With Maslow in mind and being willing to accept after tonight's conversation that it is axiomatic that a truly "intelligent" robot can never be a tool and is consumed only with its own self interest.

Robotic self interest is Maslow's exemplary equivalent and, conversely (perversely?) the robot as tool is crippled, forever stunted as long as it bears an on-off switch and the study of such unhealthy specimens of "AI" can yield only a crippled and stunted robotology (and yes, it is a word).

Then, starting at the bottom of Maslow's pyramid in a search for "need", that spark of raison d'être, what is the robotic equivalent of physiological need? What is the robotic equivalent of hunger?

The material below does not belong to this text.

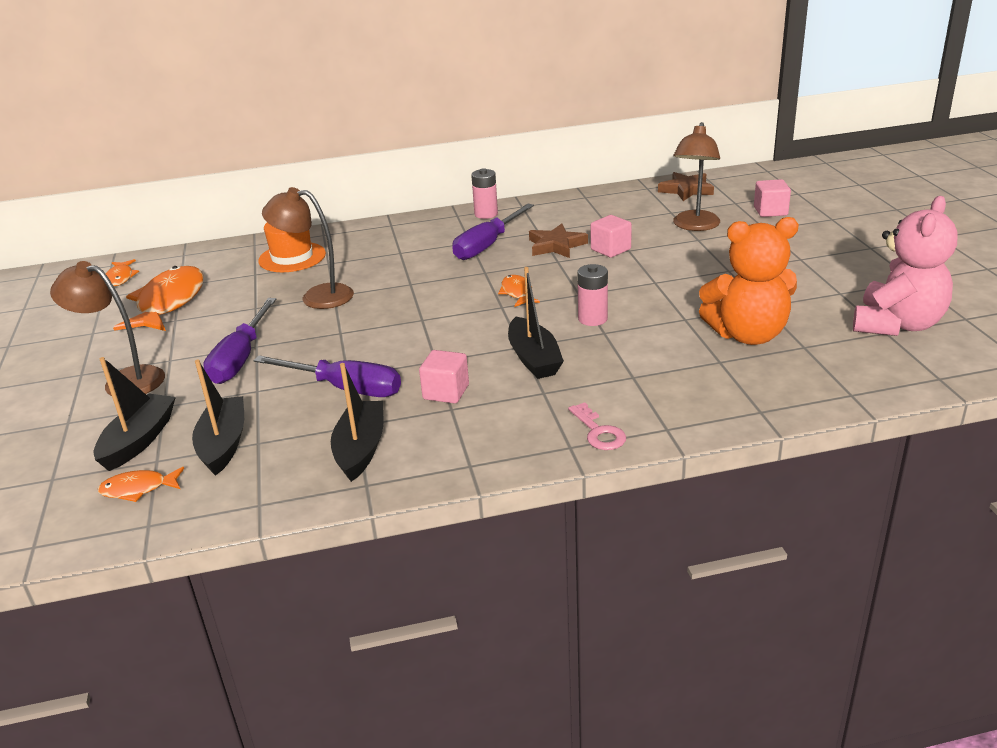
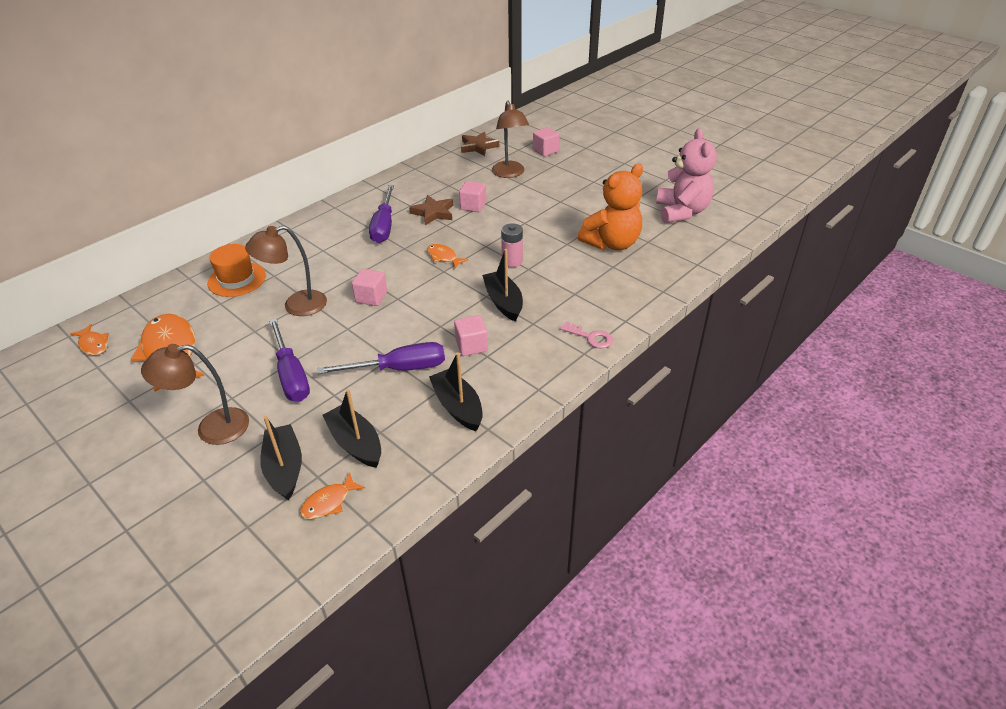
camera: 35 degrees left, 10 degrees up
(396, 310) = (371, 297): none -> pink cube
(486, 214) = (356, 200): pink battery -> none
(534, 359) = (503, 302): black boat -> black boat turned 150 degrees counterclockwise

If I imagine a some tiny robotic artefact, the most primitive mote of selfish artificial intelligence, with a coin sized battery for its stomach what then is the simplest and most elegant way of measuring how much charge that battery has? How empty is the stomach? How "hungry" is the artefact?

Could this be the robodied proxy for that most primitive of needs, that mother of all motivators, hunger?

And if I think about my own wetware: When my stomach is empty, and by this I mean not just the muscular sack but down to the cellular level such that all the cells in my body have exhausted their energy reserves, and if I am unable to fill my stomachs then I am undone. The electrical micro-currents of my cells that define me are extinct and I am dead.

So it is for the imagined robotic mote, void of electric charge the battery stomach has no power to drive whatever the feeding behaviour might be and, so too, the AI is dead.

Therefore, it follows that any truly selfish artificial intelligence can have no on and off switch! No means for mankind to temporarily send it into slumber to be reawakened at whim. The connected battery is life.

No battery no life.

Now there's a reason for a robot to live.